Start of Block
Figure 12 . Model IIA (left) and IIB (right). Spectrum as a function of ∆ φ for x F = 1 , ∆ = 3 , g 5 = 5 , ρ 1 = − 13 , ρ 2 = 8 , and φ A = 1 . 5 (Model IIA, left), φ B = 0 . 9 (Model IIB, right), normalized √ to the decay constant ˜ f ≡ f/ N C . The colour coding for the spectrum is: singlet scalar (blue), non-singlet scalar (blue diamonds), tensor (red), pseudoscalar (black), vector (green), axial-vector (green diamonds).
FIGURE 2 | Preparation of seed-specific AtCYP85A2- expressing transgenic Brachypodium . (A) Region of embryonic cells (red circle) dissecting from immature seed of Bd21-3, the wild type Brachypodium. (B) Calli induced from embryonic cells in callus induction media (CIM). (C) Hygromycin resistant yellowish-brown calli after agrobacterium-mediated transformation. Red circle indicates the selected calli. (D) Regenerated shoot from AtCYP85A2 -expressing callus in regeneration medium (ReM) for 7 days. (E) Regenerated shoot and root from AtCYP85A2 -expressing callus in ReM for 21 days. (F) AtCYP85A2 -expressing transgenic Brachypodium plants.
End of Block
Start of Block
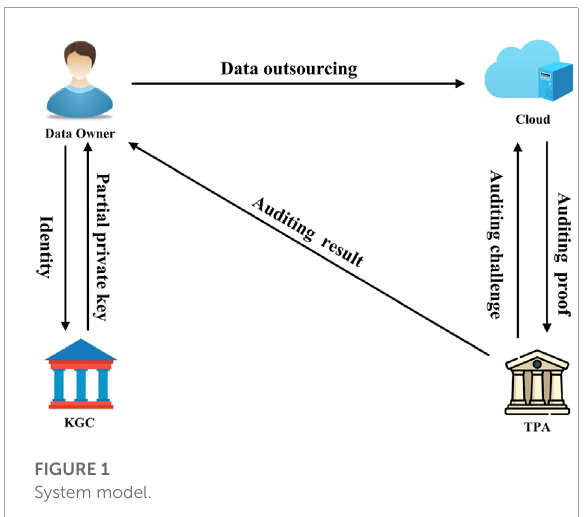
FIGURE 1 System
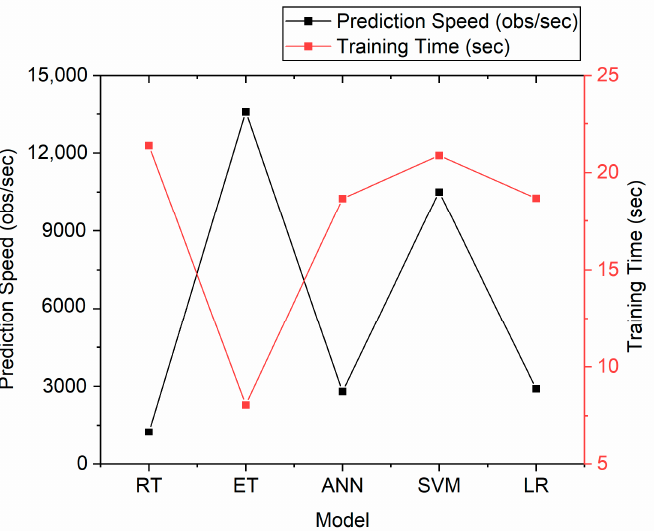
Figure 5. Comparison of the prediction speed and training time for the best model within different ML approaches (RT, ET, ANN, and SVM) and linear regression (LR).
End of Block
Start of Block
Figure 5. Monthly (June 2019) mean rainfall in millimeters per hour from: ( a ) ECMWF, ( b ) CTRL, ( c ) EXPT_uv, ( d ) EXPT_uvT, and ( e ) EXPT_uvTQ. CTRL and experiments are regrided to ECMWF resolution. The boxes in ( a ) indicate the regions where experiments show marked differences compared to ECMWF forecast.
End of Block
Using the listing above, count how many lines contain the word "from" and, please, write only that number.

2